NSW police confirmed on Wednesday afternoon that three people had been found dead due to fires along the south coast, adding to four deaths that had been reported Tuesday.
Among the victims are a 63-year-old man and his 29-year-old son, who had stayed to defend their home from the flames in the rural township of Cobargo.
There are also people unaccounted for, including a man whose house burned down in Lake Conjola, in southern NSW.
The past few days have seen fires intensify across the state, whipped up and spread far by strong winds. As of Wednesday there are 112 fires burning across the state and more than 2,500 firefighters on the ground, according to the NSW Rural Fire Service (NSWRFS).
Fires are also burning in the neighboring state of Victoria, where lightning strikes in drought-hit bushland sparked rapid blazes that forced one town's residents to flee their homes and seek refuge at the beach Tuesday.
The nationwide death toll has been climbing as state and federal authorities struggle to bring the fires under control.
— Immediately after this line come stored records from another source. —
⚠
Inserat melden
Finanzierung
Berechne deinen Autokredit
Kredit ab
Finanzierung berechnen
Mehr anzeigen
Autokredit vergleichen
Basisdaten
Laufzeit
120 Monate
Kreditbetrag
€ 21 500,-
A volunteer firefighter in NSW died on Monday, and two other NSW firefighters died earlier in December.
Every state in Australia has been hit by the fire season, one of the worst in decades, but NSW has been hardest hit -- fires have burned more than 3.6 million hectares of land statewide since July. Some of the devastation is occurring in national parks and forests, but the fires have also ripped through towns and sparsely populated areas -- so far, 916 homes have been destroyed and another 363 damaged, according to the NSWRFS.
Authorities in NSW are working to fight the flames, conduct search and rescue operations, clean up destruction, and assist affected residents. It's not just that fires are burning through land and destroying homes -- they have also caused a host of dire infrastructure issues. In some places, communication services and power have been cut, and roads have been closed, isolating entire towns from much-needed resources.
"There is no magic solution," said NSW Police Deputy Commissioner Gary Worboys on Wednesday, warning that safely restoring services was a complex operation. "There is no magic wand to wave across this and fix it in a short amount of time."
Weather conditions are expected to improve in the coming days, which may help the firefighting efforts -- but will worsen again by the end of the week. Saturday is expected to be as bad as Tuesday, if not worse -- meaning temperatures above 40 degrees Celsius (104 degrees Fahrenheit), dry conditions and ferocious winds.
"We've got a lot of fire in the landscape that we will not contain," said NSWRFS Deputy Commissioner Rob Rogers on Wednesday, adding that authorities are working on evacuating those in threatened areas. "We need to make sure that people are not in the path of these fires."